Contrairement à nos contrées où le cash a tendance à s’effacer devant les paiements électroniques, Yana explique qu’en Ukraine la monnaie sonnante et trébuchante reste fort appréciée : “Les Ukrainiens aiment bien le cash, surtout hors des villes, on s’en sert pour faire ses achats, même les plus importants, j’ai une tante qui a même acheté sa maison avec des sacs de billets de banque et c’est légal. Il faut dire qu’il n’y a pas de contrôle anti-blanchiment comme en Europe et qu’on se méfie des banques car il n’y a pas de garantie en cas de faillite. Moi-même, j’ai perdu des économies quand ma banque ukrainienne a fermé. Et depuis la crise, nombreux sont ceux qui vident leur compte, il y a même une pénurie de hryvnias, il y a des files de plusieurs heures devant les banques.”
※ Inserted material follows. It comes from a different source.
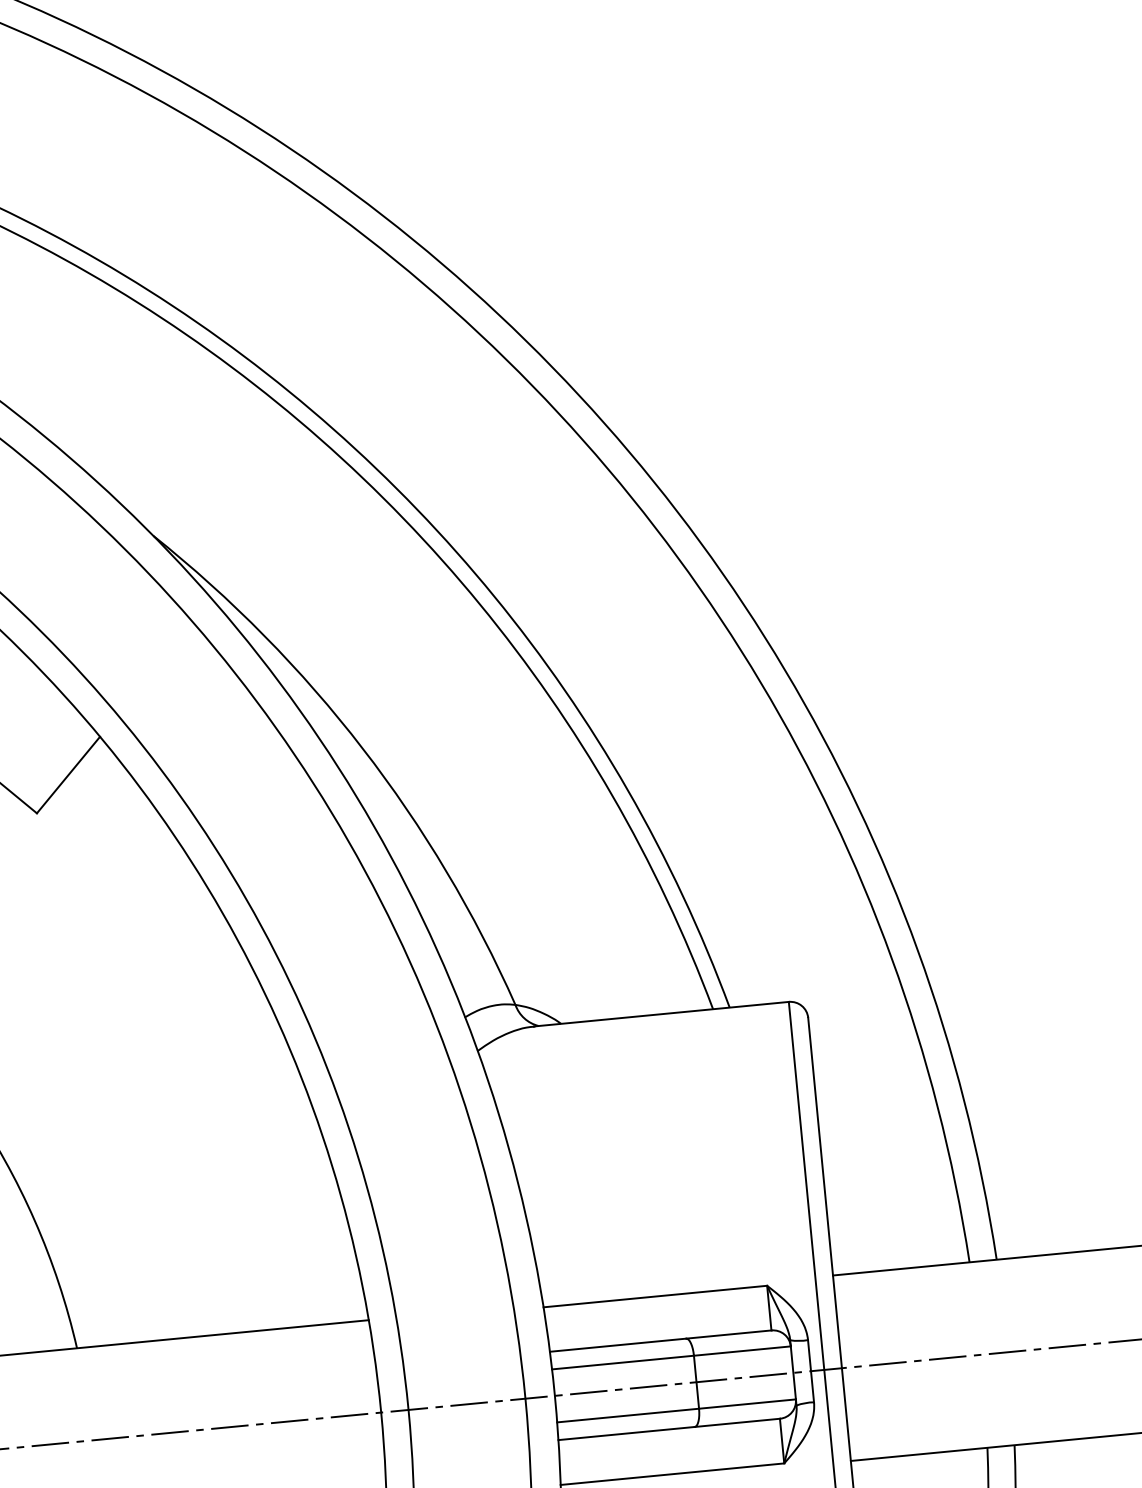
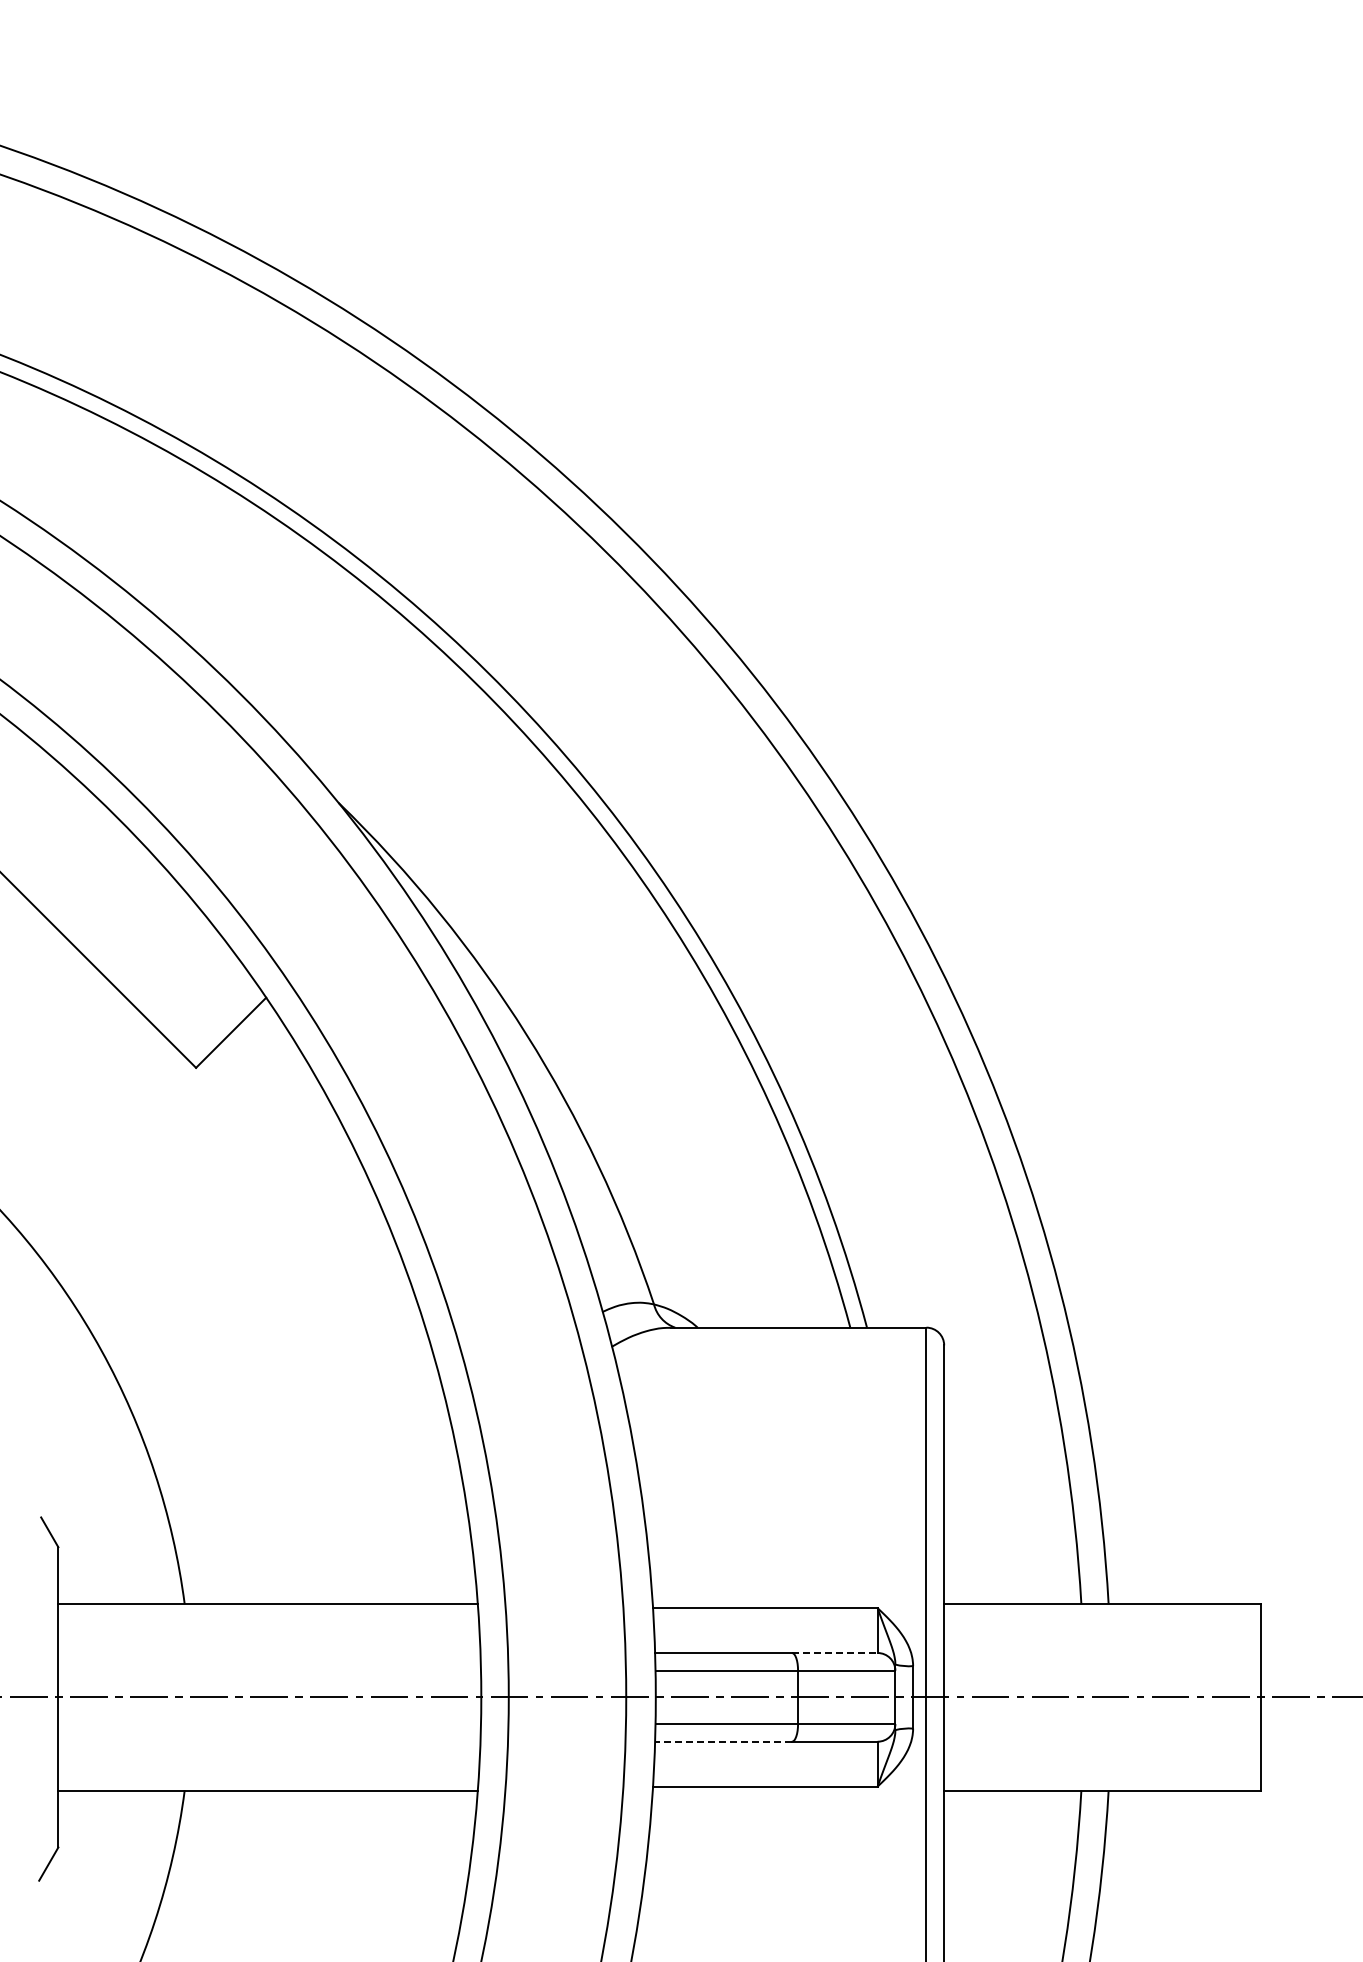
line: (728, 1335) -> (834, 1653), solid -> dashed
line: (626, 1433) -> (723, 1741), solid -> dashed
Si les banques et les agents de change refusent de convertir les Hryvnias ukrainiens et euros, c’est pour une raison très simple que nous explique Jonathan, employé d’un bureau bruxellois : ” On n’achète pas les billets de banque ukrainiens parce que nous-mêmes ne saurions pas quoi en faire puisque personne ne veut nous les racheter ensuite. Nous sommes des commerçants, nous achetons des devises et nous les revendons. Je suis désolé pour les réfugiés ukrainiens mais ne nous demandez pas d’acheter des billets que personne ne voudra nous racheter par la suite. C’est d’ailleurs la même chose pour la monnaie syrienne. Par contre, nous prenons les roubles russes. “
Même prudence du côté de banques belges. Febelfin, la fédération bancaire, avoue son impuissance : “Au niveau des espèces en hryvnias, les dépôts ne sont pas possibles pour le moment. En effet, le taux de change est fixé par la banque centrale ukrainienne mais comme elle ne fonctionne plus, il n’y a pas de taux de change officiel. Donc, si une de nos banques échange des Hryvnias en euros, elle risque d’utiliser un taux de change qui n’est pas correct, ce qui pourrait entraîner une perte. La solution pour couvrir ce risque de perte de valeur de la monnaie se trouve au niveau européen
Et d’ajouter : “La Commission européenne et la Banque centrale européenne cherchent d’ailleurs une procédure pour pouvoir accepter la monnaie ukrainienne, une sorte de garantie au niveau du taux de change compte tenu du fait que la banque centrale ukrainienne n’est pas accessible. Par ailleurs, de manière très pratique, cette interruption de fonctionnement de la banque centrale ukrainienne implique aussi qu’il est impossible de convoyer vers Kiev la monnaie que peuvent recevoir les banques belges. Mais le problème n’est pas spécifiquement belge. C’est un problème européen. Les banques européennes sont actuellement dans l’impossibilité de recevoir des espèces en hryvnias et de les échanger contre des euros.
Comme les réfugiés, les banques belges attendent donc une solution à l’échelle européenne. Ce problème sera d’ailleurs discuté la semaine prochaine par les ministres des Finances de l’UE.
En attendant une solution européenne, les banques belges ont activé rapidement l’accès au compte bancaire de base pour les réfugiés ukrainiens afin qu’ils puissent recevoir sur ce compte l’aide sociale dont ils bénéficient quand ils sont reconnus et, dans un second temps, un éventuel salaire. Et tout ça en euros.
Outre un compte bancaire belge, les réfugiés peuvent aussi utiliser chez nous leur compte ukrainien et les cartes de banque qui l’accompagnent. En théorie, ils peuvent effectuer des paiements électroniques et retirer des euros dans les distributeurs automatiques mais plusieurs témoignages font état de soucis, de blocages ou de commissions importantes. Bref, avoir de l’argent de côté ne met pas nécessairement les réfugiés ukrainiens à l’abri des problèmes d’ordre financier.